I am very educated in Myasthenia Gravis, its affects, its treatments. I was first “taught” MG by Dr David Kaufman a Neuro-Obpthalmologist who instructs Neuologists Myasthenia Gravis. He started me on a high dose of Prednisone and two weeks later my symptoms changed the MG ones more pronounced. At my scheduled second week at a 20mg lower dose of Prednisone, 40mgs, then he started me on Mestinon one tablet every four hours. I was briefly hospitalized to stabilize Myasthenia Gravis by reducing the high dose of prednisone and increasing the Mestinon which “cured” my extreme double vision on the first tablet! That hospital is where I found Dr Raina Ernstoff which I didn’t know was the Chair of the MSAB/MGFA ( the year was1997).

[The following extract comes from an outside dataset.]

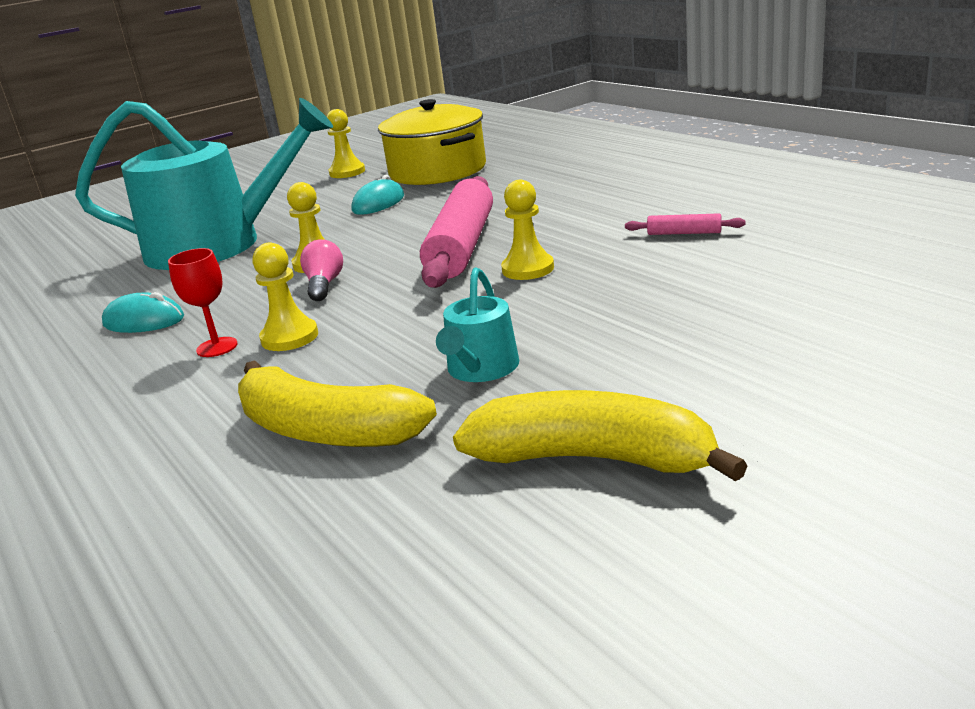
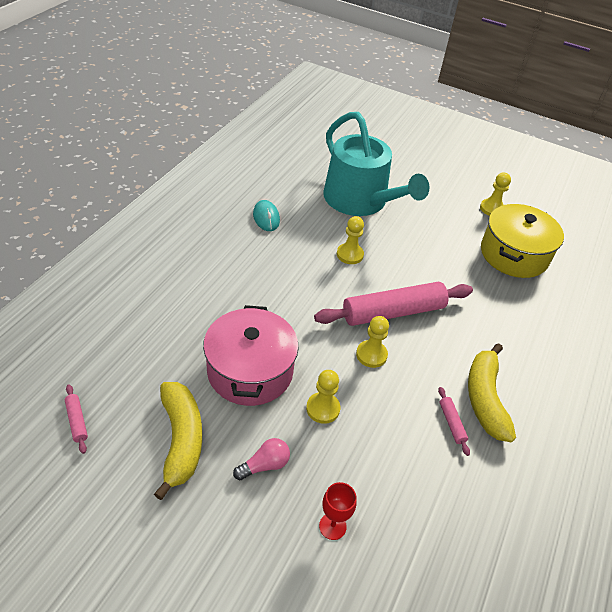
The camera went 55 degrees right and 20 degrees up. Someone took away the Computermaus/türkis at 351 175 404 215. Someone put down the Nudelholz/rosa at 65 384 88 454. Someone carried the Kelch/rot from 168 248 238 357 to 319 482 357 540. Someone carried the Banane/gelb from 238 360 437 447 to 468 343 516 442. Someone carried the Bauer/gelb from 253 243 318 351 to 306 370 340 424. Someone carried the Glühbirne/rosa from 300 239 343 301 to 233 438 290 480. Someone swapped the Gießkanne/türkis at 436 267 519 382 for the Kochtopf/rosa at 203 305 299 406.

Dr Ernstoff positively diagnosed my Myasthenia Gravis and scheduled a Full Sternal Thymectomy which involved getting all thymic material. Three days after the thymectomy I was sent home, (standard practice) in MI where before I rested I walked a 1/4 mile! I gradually reduced Mestinon and Prednisone as the brand name Imuran 50mg taken 3 times a day with all three meals took effect. December 17, 2001 I was taken off all MG Medication when a gall stone tried its best to kill me. Fifteen years later I am in drug induced remission needing a half tablet of Mestinon only because I have been on a therapeutic dose of Bactrim Ds 800-160mgs since January 20, 2012. The doctor who “invented” VAS Robotic Thymectomy Surgery kept meticulous records reports robotic surgery is up to 15% less effective with regular reports for 2 years. All of the Thymectomy Trials require a Full Sternal Thymectomy, including the most “recently” completed sucessful Study. My question is why do you support the least effective surgery? I have been through over 20 surgeries and felt a Thymectomy hurts a lot less than my knee surgery? I hope this helps!!


Joyitl
@joyitl

Posts: 1
Joined: Oct 23, 2012
Posted by @joyitl, Wed, Jan 4 12:34pm

I’ve been in remission (?) from MG for about 6 years. I have been treated with ivIG from the beginning, receiving it now every 8 weeks; I added Mestinon 6 months after diagnosis. I am positive for the antibodies and had general weakness as well as difficulty swallowing. My doctor didn’t suggest the surgery because of my age at diagnosis (49) and no tumor. I agree that it is irresponsible of MAYO Clinic to write this as if it’s a remedy for anyone with MG. Every patient with a neuromuscular disease is slightly different and responds differently to treatments. Which is exactly why insurance companies need to realize this and cover patients who respond well to ivIG. Mayo does a disservice to the MG community who already fights the daily battle of misinformed and poorly educated physicians on this disease.